This makes them ideal for code that creates dozens of thousands of instances in servers and controls them from threads. Of course, it requires a bit more code, as this is used directly and not within the scene tree.
If you mean the above statement, I find that vague. It says instances in servers. That suggests server side objects, manipulated in threads in godot.
OK my reason for raising an issue with creating threads in _physics_process and pending in physics process is that all this smacks of huge latencies introduced your engine fixed-rate calls which must be budgeted in with everything else you will be doing.
You can only demand it completes in a single frame if the processing time (the round trip to the server) of all threads completes in < 60th of second. I have found instancing scene stuff in _physics_process(), A Bad Idea. Threads may be no different. They are usually 'semi' costly to create and start up.
I also don't expect them run synchronously with your _physics_process() call or run at the same, lower or higher priority.
I think it might be cheaper to simply cast ray_test() N times in physics process.
I don't know of intersect_ray() is guaranteed to be 'immediate', that is, not subject to injecting a physics frame delay, so I might expect that could be a cause of your issue. I played around with lots of calls using direct state and at some point _physics_process was running well longer than 60th of a second. I think I had 15 or so calls going on and these were motion casts on shapes (more expensive than ray cast).
My worry about physics direct state had been that it might be state-full at least on the 'godot' side.
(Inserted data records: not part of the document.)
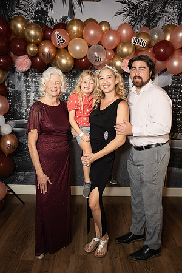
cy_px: 136
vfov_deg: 56.2
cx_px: 91
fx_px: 256
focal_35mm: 34
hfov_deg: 39.2
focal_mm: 33.7
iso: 1000
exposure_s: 1/160
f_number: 2.8
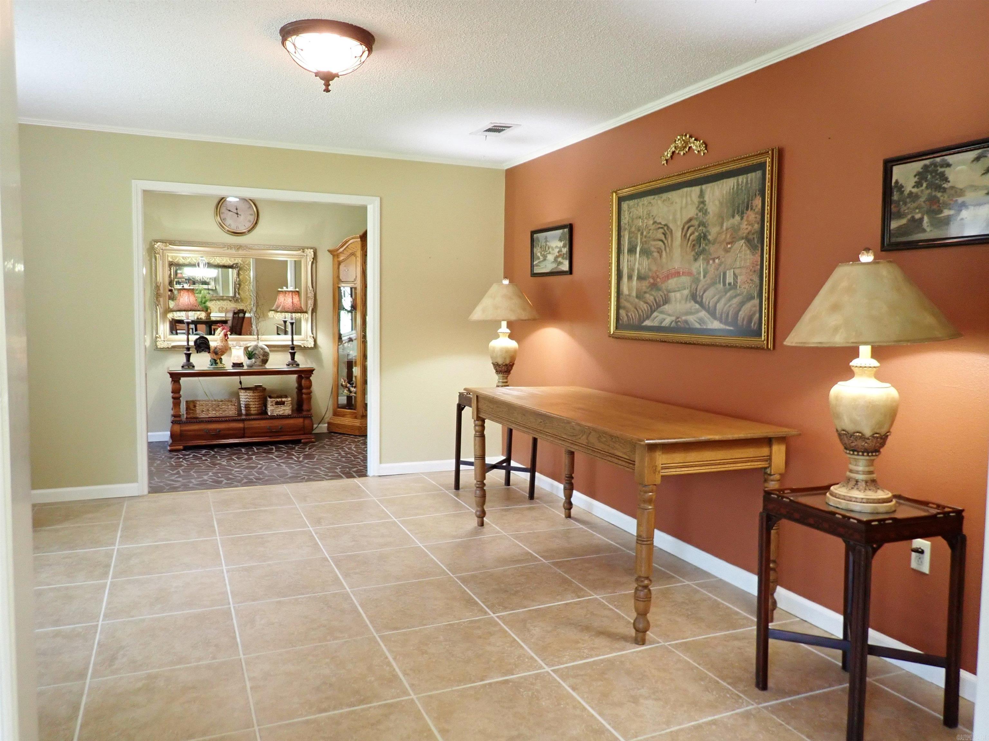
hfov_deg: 69.4
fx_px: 714
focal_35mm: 25
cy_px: 370
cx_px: 494
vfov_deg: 54.9
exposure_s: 1/30
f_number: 2
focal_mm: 4.5
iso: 250
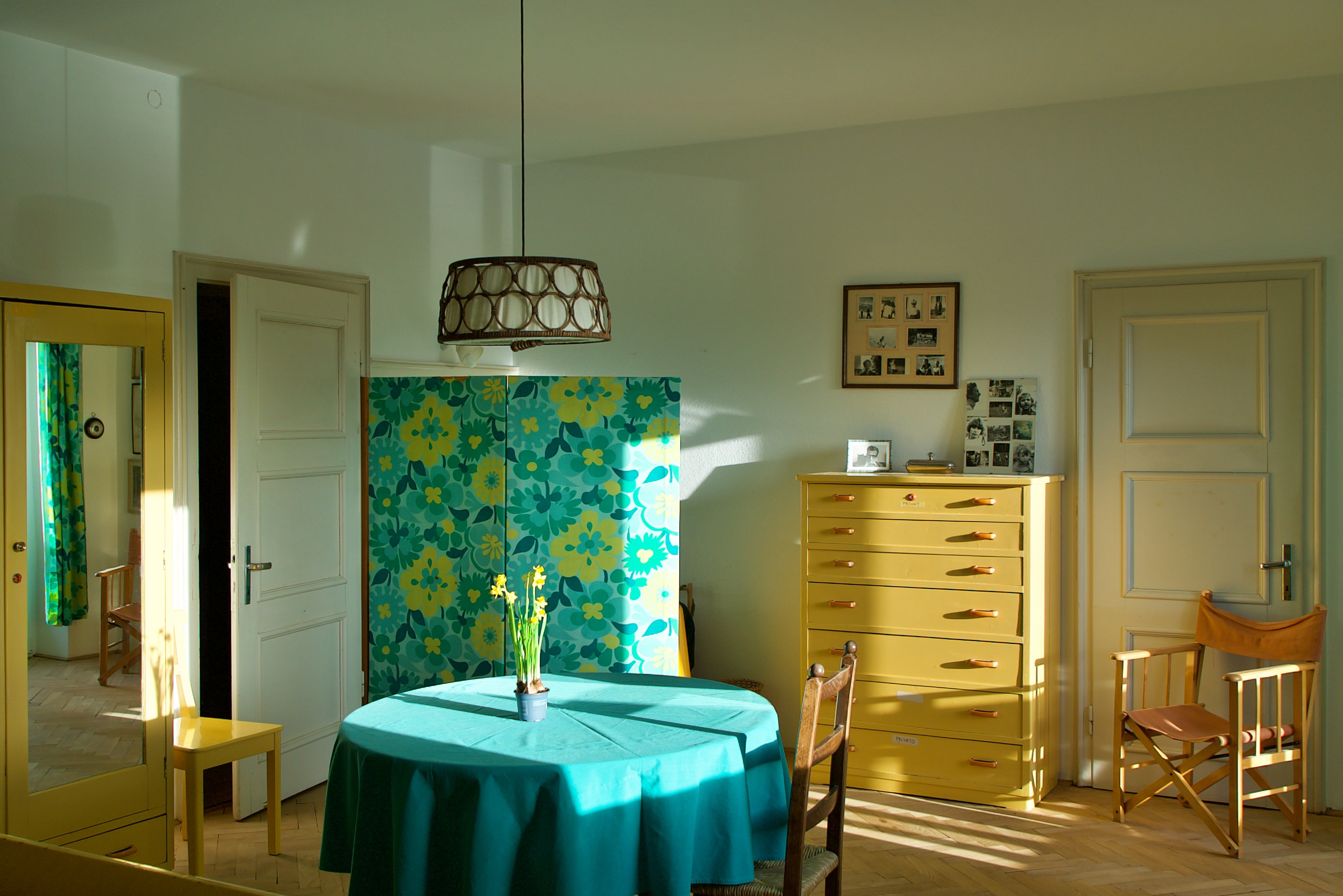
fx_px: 1343
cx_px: 672
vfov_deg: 36.9
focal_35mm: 36
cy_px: 448
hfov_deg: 53.1
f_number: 5.6
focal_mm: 24
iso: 100
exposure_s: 1/80
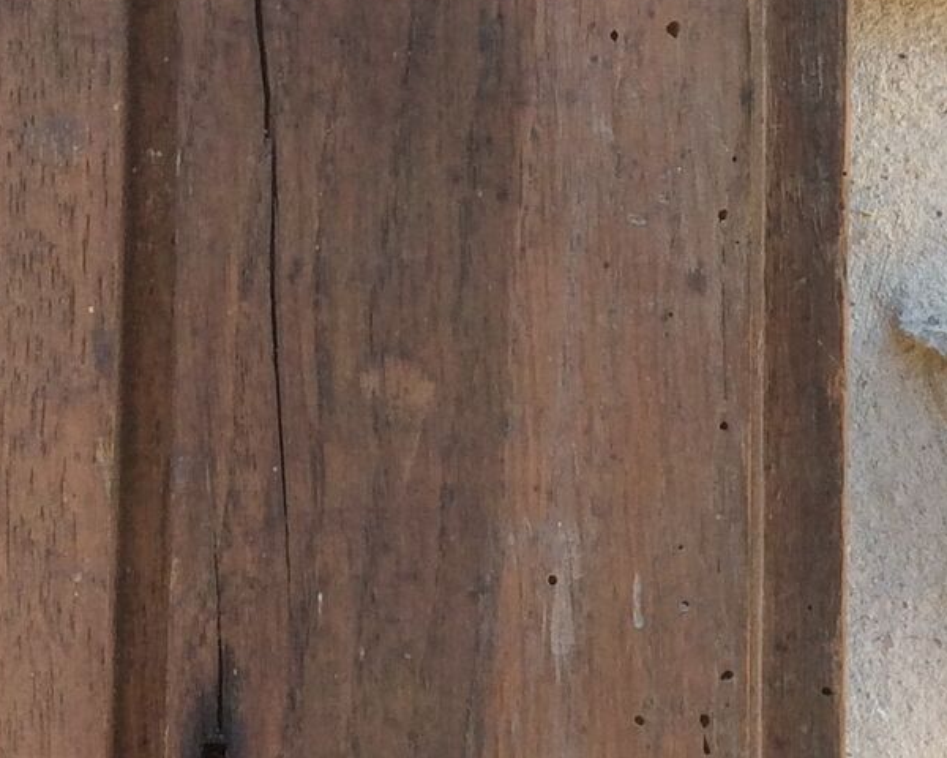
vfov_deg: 14.5
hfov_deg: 18.4
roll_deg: -0.6
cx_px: 655
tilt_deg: -9.6
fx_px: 2915
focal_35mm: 104
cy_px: -36
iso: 32
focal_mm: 3.3
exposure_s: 1/105
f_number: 2.4
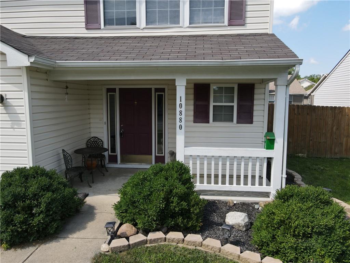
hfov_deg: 71.6
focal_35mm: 24
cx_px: 175
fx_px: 243
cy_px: 132
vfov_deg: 56.8
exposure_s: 1/400
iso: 100
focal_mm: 4.5
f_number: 2.8
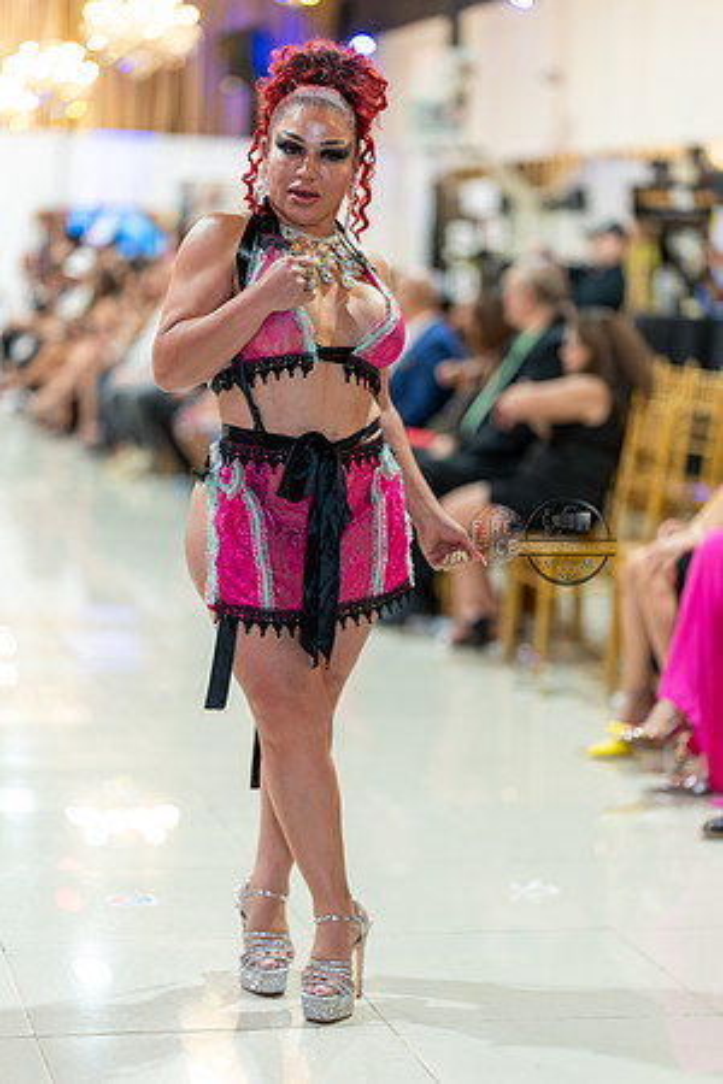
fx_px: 2560
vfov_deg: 23.9
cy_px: 542
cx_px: 362
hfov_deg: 16.1
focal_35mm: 85
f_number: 1.4
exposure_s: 1/160
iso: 400
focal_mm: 85
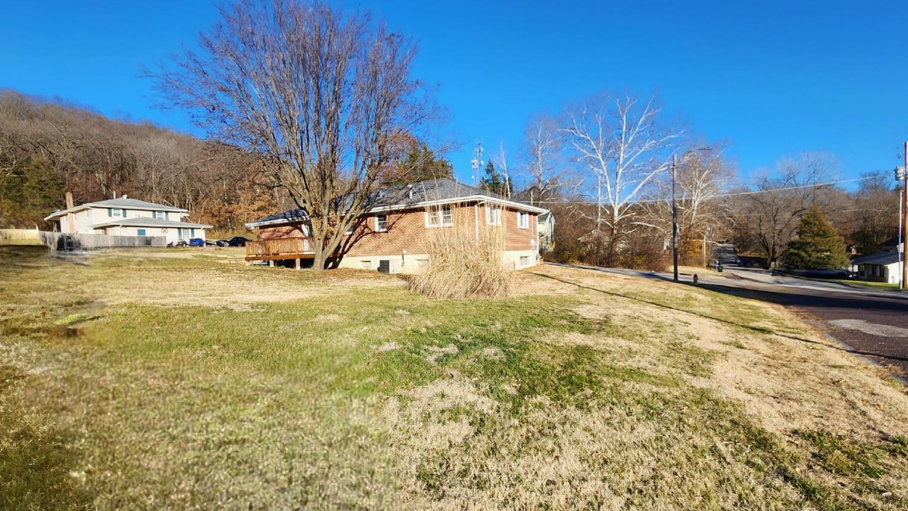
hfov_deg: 103.0
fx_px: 361
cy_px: 273
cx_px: 441
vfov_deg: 70.5
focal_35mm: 15
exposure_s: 1/1429
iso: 50
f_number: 2.2
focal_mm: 2.2
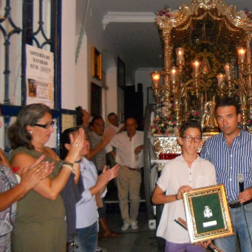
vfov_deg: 37.5
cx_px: 222
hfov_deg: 35.5
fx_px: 371
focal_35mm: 45
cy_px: 109
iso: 500
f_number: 3.2
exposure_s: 1/25
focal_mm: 4.9
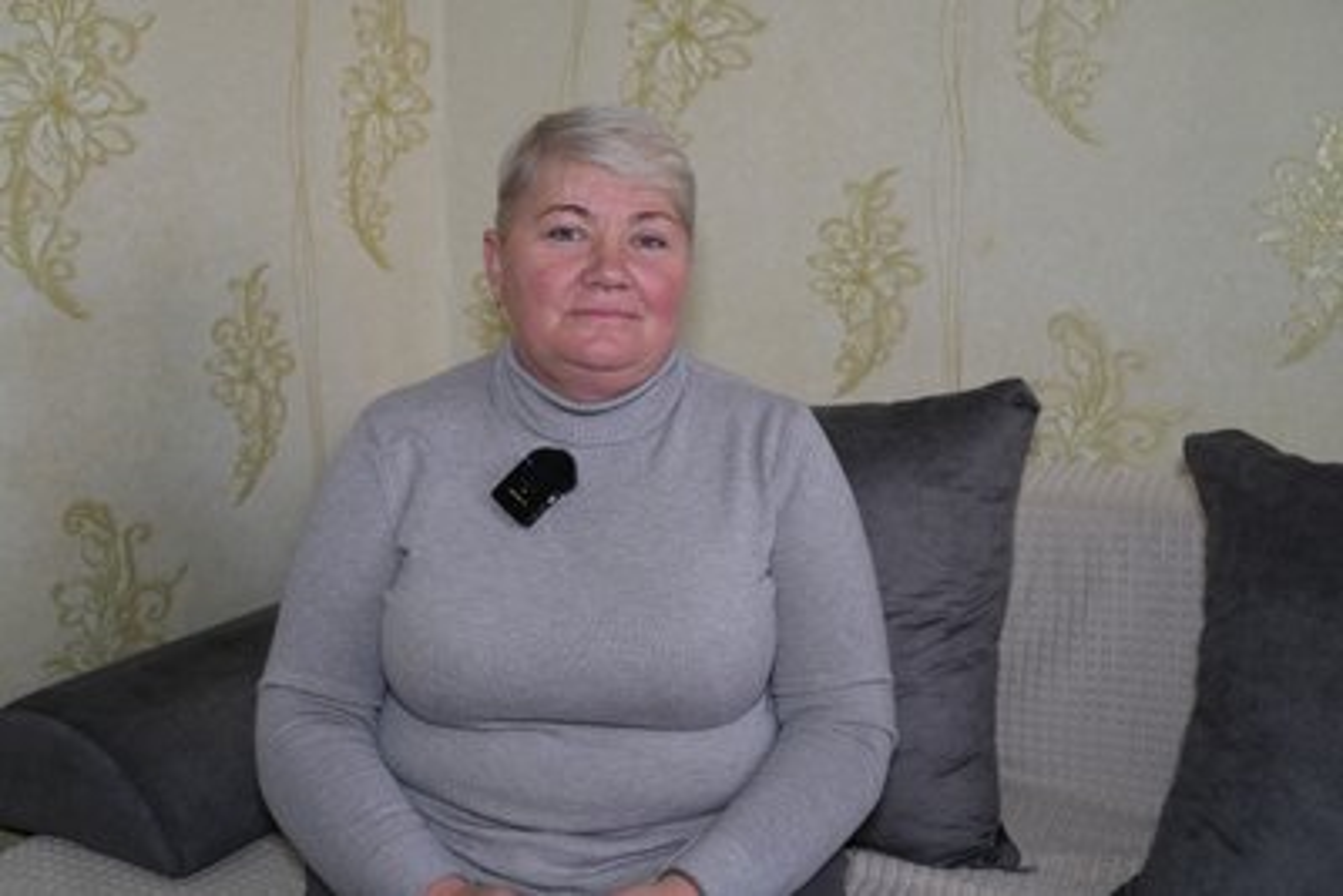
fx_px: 1455
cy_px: 448
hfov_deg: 49.5
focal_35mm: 39
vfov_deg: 34.2
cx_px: 672
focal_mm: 39
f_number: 4
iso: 1600
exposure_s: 1/160
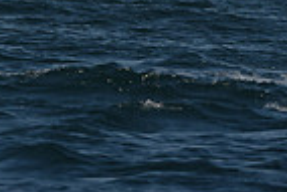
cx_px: -60
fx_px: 7805
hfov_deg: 2.1
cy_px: -378
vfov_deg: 1.4
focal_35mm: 978
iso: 250
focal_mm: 240
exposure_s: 1/1000
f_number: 7.1
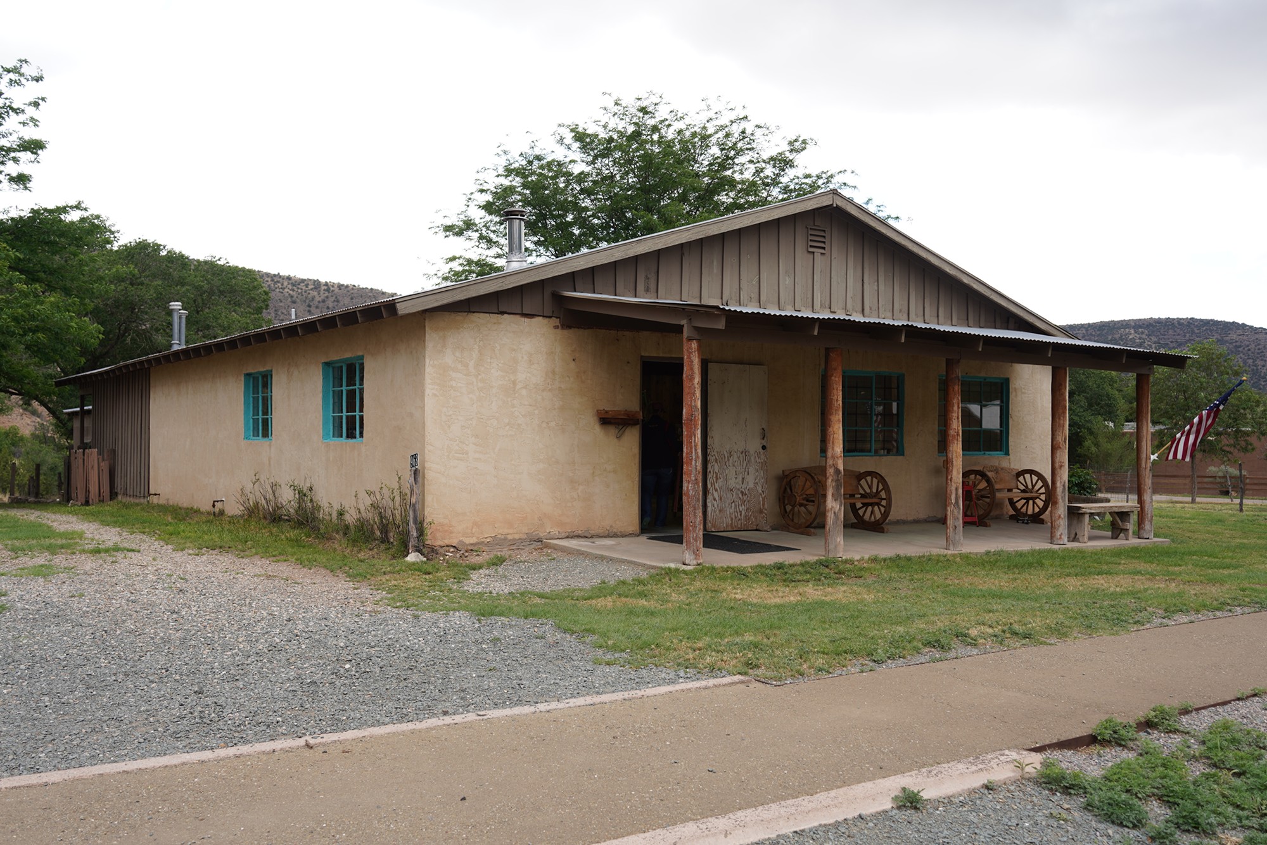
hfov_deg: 58.7
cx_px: 634
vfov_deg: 41.1
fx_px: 1126
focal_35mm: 32
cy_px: 422
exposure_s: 1/100
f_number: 5.6
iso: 100
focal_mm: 32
But distinct instances show the same problem so it rules out this worry of mine.
I have experimented with physics-direct-state calls verses say using RayCast node or 'casting' KinematicBodies with move_and_slide in test motion mode, and found the latter faster and less hassle. At the very least, the calls and nodes have been written with those specific tasks in mind and they are running in C++ not a script.
RayCast is nice because you set it up, enable it and wait a physics_frame and it has nice collision report for you at any other time. Just read and enjoy and it is updated so long as it's enabled and in the scene.
So if you know about the RayCast Node, you might try the same thing you are doing manually but instance several ray-cast nodes in your scene and have each of them do the same thing ray_test() is.
Basically scoop up your code and stuff it in a RayCast.
RayCasts seem to only work if you make them look_at() their target (end) and set the cast_to vector to a scaled Vector3.FORWARD. The length should be from ray_cast origin to the target (end). Placing it at 'start' and having aim and end is the way to go. The look_at part may not be necessary for a statically position node, but i move mine around so it might caused some issue look_at solved
-- I think the thing to be said here is the ray-casts are happening on the server side. Throwing threads on the godot side doesn't change how the server decides to handle the multiple requests. If it runs them synchronously and in its own threads (cores) I don't really thing you are getting anything.